Was ist daran falsch?
Wir bringen in einer akuten Krise niemanden dazu, sich eindeutig für das Leben zu entscheiden. Das heisst aber nicht, dass wir nichts tun können! Wenn wir stattdessen bei kleinen, aber konkreten Faktoren ansetzen – und das kann auch ein allabendlicher Tee sein –, verschaffen wir der Seite des Lebens ein paar zusätzliche Stimmen. So reduzieren wir das Suizidrisiko wenigstens für den Moment, und vor allem: Wir gewinnen kostbare Zeit, um weitere Massnahmen zum Schutz des Kindes zu ergreifen.
Wie soll ich als Mutter oder Vater reagieren, wenn mein Kind droht, sich etwas anzutun, wenn es weiter in die neue Schule muss oder das Handy über Nacht nicht im Zimmer haben darf? Wie kann ich den Gefühlen einer verzweifelten Jugendlichen Rechnung tragen, ohne auf ihre Forderungen einzugehen?
Das ist unheimlich schwer für Eltern, ganz klar. Gleichzeitig wissen wir: Wenn wir hier Zugeständnisse machen, mag das die Krise vorübergehend entschärfen. Langfristig aber verschlimmert sich die Lage nur. Dieses Geben aus Mitleid, wie wir es nennen, sagt dem Kind zudem: Du bist ja eh schon ein Häufchen Elend, da, nimm halt. Das ist auch dem Selbstkonzept der Jugendlichen nicht zuträglich.
Was sollen Eltern stattdessen tun?
Wir helfen Müttern und Vätern dabei, bei solchen Forderungen nicht nachzugeben. Sie können dem Kind zum Beispiel antworten: Wir verstehen, wie schwer es sein muss, dich in der neuen Schule zurechtzufinden. Wir können aber nicht zulassen, dass du nicht mehr hingehst. Wir werden über das nachdenken, was du gesagt hast, und zusammen eine Lösung finden. Lass uns heute Abend reden. Den Zeithorizont zu erweitern, ist auch hier ganz zentral. Die Eltern sind ein Anker, der das Kind gegen seinen unmittelbaren Impuls stabilisiert. Sie demonstrieren Selbstkontrolle.

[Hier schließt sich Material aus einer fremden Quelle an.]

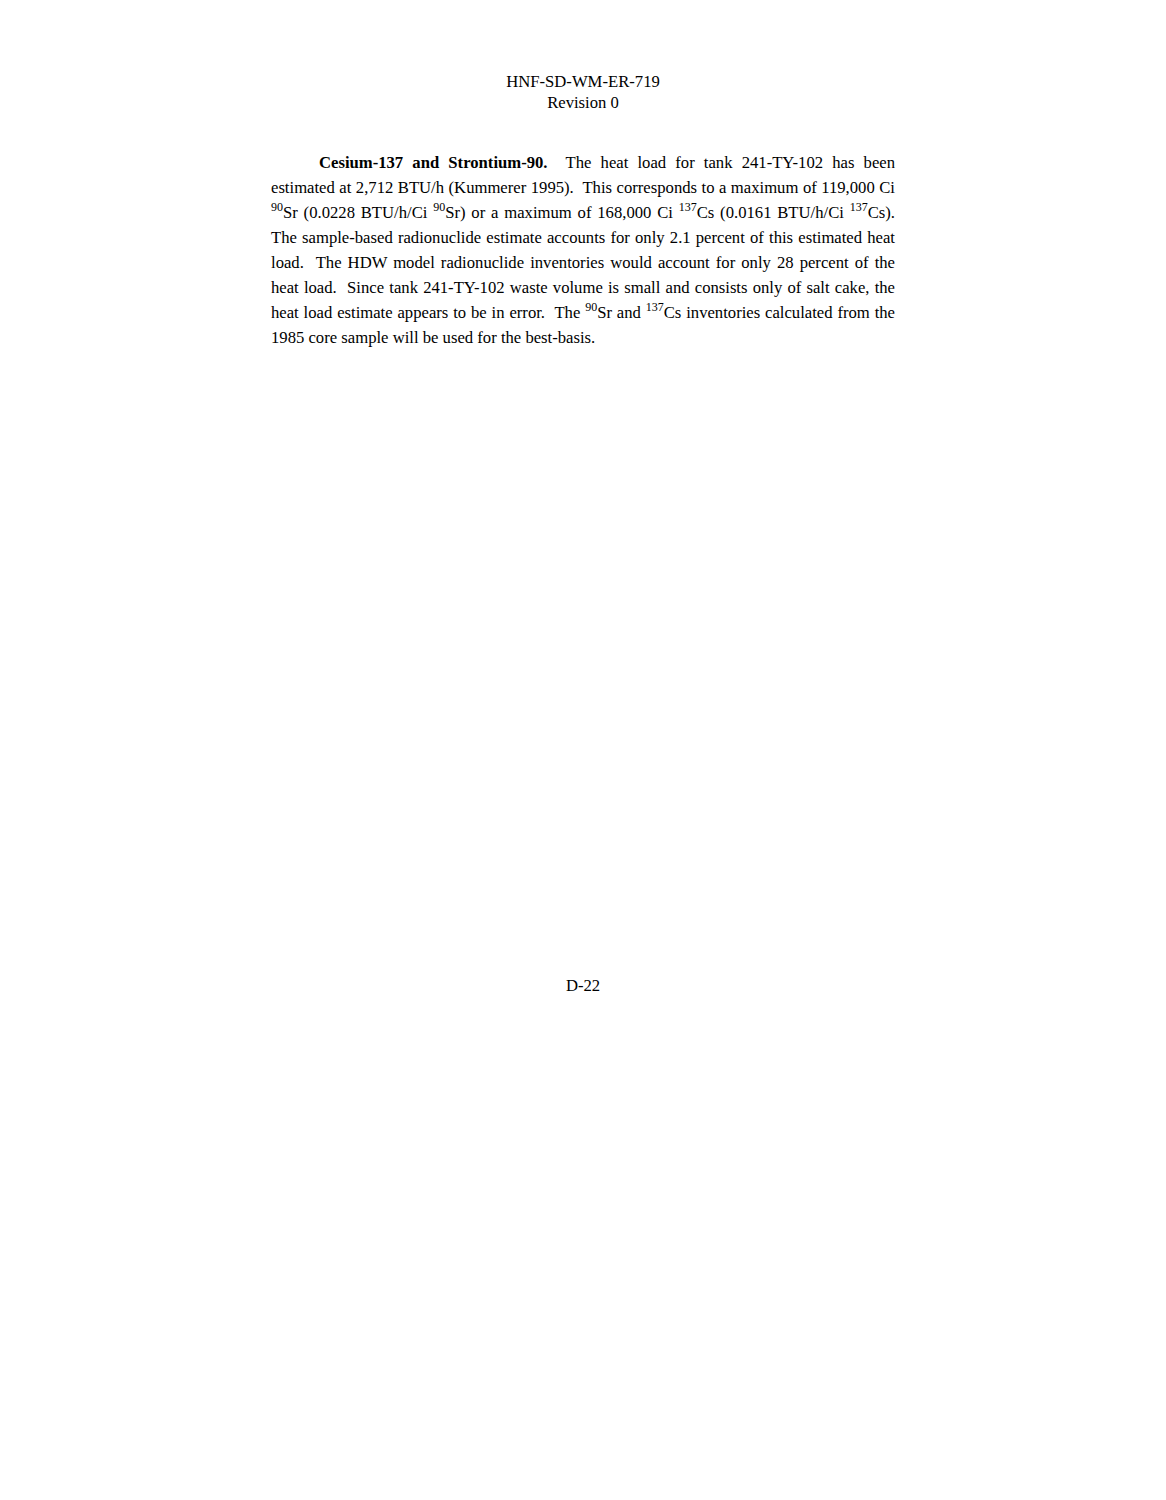HNF-SD-WM-ER-719 Revision 0
Cesium-137 and Strontium-90. The heat load for tank 241-TY-102 has been estimated at 2,712 BTU/h (Kummerer 1995). This corresponds to a maximum of 119,000 Ci 90Sr (0.0228 BTU/h/Ci 90Sr) or a maximum of 168,000 Ci 137Cs (0.0161 BTU/h/Ci 137Cs). The sample-based radionuclide estimate accounts for only 2.1 percent of this estimated heat load. The HDW model radionuclide inventories would account for only 28 percent of the heat load. Since tank 241-TY-102 waste volume is small and consists only of salt cake, the heat load estimate appears to be in error. The 90Sr and 137Cs inventories calculated from the 1985 core sample will be used for the best-basis.
D-22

Die Pflicht der Eltern ist es, für das Leben ihres Kindes zu kämpfen.
Weshalb ist das so wichtig?
Wir können nicht kontrollieren, was unsere Kinder fühlen und denken – und auch nicht, was sie tun. Wir können nur über uns selbst bestimmen. Eltern denken verständlicherweise, dass es ihre Pflicht ist, jede Möglichkeit eines Suizids auszuschliessen. Das ist aber unmöglich. Ihre Pflicht ist es, für das Leben ihres Kindes zu kämpfen. Was ihnen hilft, ist, sich selbst zu kontrollieren.
Wenn wir unsere Selbstkontrolle schon ein wenig verbessern, sind Eskalationen weniger wahrscheinlich und die Beziehung zum Jugendlichen verbessert sich. Das ist bereits ein Gewinn. Selbstkontrolle heisst ja, dass ich auch in Krisenmomenten meiner Rolle als Mutter oder Vater bewusst bin und diese erfülle. Die Stärke, die Eltern damit ausstrahlen, trägt zur Stabilisierung des Kindes bei. Und sie sagt dem Kind: Das stehen wir zusammen durch.